(Page excerpt begins)

4. Do I have to fill out a questionnaire?
There is no statutory requirement to fill out a questionnaire. As raised in the previous question, the significance of importers in the process depends on whether the importer is related to one of the cooperating exporters in the investigation. In order to be considered fully cooperating, and to have a chance of an individual level of duty, an exporter’s related importer must complete a questionnaire. If the related importer does not complete a questionnaire then the exporter can be considered non-cooperating and disqualified from obtaining an individual duty. It is likely in this situation that the exporter would be subject to the highest level of duty.
For unrelated importers, there is no specific benefit to completing a detailed questionnaire.
5. What is the Economic Interest Test?
The economic interest test is the part of the investigation where the interests of importers are explicitly considered.

(Page excerpt ends)
(Data supplied begins)

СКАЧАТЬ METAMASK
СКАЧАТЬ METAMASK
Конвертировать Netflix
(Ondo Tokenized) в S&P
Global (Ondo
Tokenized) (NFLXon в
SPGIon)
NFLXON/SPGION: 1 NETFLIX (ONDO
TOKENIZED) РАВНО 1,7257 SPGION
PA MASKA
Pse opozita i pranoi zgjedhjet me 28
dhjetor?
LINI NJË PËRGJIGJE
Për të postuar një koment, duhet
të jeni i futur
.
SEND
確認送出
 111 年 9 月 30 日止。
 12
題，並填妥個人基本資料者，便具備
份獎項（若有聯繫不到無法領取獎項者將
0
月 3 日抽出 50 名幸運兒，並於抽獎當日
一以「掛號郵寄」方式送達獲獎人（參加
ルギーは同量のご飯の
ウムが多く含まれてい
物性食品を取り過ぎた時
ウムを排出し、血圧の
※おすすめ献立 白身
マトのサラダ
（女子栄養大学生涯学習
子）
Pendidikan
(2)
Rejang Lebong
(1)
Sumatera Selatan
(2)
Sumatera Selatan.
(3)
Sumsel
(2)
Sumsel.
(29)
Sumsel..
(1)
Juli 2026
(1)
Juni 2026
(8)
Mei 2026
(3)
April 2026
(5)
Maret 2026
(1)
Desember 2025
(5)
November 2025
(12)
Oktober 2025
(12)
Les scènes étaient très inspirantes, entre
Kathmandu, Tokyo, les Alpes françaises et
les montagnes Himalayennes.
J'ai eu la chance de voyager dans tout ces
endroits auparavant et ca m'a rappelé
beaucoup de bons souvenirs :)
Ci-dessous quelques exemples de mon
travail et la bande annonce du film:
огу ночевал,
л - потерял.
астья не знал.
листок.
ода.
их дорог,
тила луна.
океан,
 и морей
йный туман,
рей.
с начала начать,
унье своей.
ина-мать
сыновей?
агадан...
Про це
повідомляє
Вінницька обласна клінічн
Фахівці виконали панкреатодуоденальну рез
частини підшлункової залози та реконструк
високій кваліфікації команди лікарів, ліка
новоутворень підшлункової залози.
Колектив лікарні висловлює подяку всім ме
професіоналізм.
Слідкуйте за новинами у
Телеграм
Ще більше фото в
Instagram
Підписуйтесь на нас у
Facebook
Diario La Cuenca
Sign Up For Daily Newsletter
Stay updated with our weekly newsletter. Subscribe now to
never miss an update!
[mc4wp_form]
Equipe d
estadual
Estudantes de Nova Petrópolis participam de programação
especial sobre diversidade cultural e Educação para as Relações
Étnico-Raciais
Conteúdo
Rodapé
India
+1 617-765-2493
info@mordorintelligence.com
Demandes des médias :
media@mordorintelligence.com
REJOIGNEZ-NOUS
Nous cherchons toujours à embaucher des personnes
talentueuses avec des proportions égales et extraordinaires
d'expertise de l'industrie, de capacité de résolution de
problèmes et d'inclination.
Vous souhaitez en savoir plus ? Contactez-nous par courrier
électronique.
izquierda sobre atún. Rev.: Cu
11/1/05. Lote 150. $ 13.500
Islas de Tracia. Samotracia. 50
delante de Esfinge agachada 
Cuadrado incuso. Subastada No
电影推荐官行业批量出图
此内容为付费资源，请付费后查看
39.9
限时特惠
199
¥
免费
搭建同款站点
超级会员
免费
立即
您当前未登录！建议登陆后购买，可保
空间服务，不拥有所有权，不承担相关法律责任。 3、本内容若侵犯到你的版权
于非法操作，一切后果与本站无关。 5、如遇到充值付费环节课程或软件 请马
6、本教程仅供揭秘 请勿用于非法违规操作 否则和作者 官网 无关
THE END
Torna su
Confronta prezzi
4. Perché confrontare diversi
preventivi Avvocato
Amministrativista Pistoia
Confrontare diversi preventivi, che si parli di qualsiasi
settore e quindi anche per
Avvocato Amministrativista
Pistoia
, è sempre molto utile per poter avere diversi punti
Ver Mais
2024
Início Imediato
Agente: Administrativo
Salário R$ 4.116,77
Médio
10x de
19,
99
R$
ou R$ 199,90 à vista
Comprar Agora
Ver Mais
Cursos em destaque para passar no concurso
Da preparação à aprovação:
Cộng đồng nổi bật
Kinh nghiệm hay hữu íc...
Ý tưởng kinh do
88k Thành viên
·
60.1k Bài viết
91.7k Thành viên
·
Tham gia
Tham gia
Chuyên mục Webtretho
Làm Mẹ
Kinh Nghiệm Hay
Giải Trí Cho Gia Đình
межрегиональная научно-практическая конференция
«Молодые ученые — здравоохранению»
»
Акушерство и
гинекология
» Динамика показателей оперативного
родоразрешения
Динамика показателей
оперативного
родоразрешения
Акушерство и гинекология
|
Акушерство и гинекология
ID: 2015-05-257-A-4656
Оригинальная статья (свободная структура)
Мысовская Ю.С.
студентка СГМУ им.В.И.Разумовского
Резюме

(Data supplied ends)

Task details:
In the importer questionnaire excerpt:
1. Is there a statutory requirement to fill out a questionnaire?
2. What can happen to an exporter whose related importer does not complete a questionnaire?
3. What is the economic interest test?

Answer space:
1. No.
2. The exporter can be considered non-cooperating and disqualified from obtaining an individual duty, and would likely be subject to the highest level of duty.
3. It is the part of the investigation where the interests of importers are explicitly considered.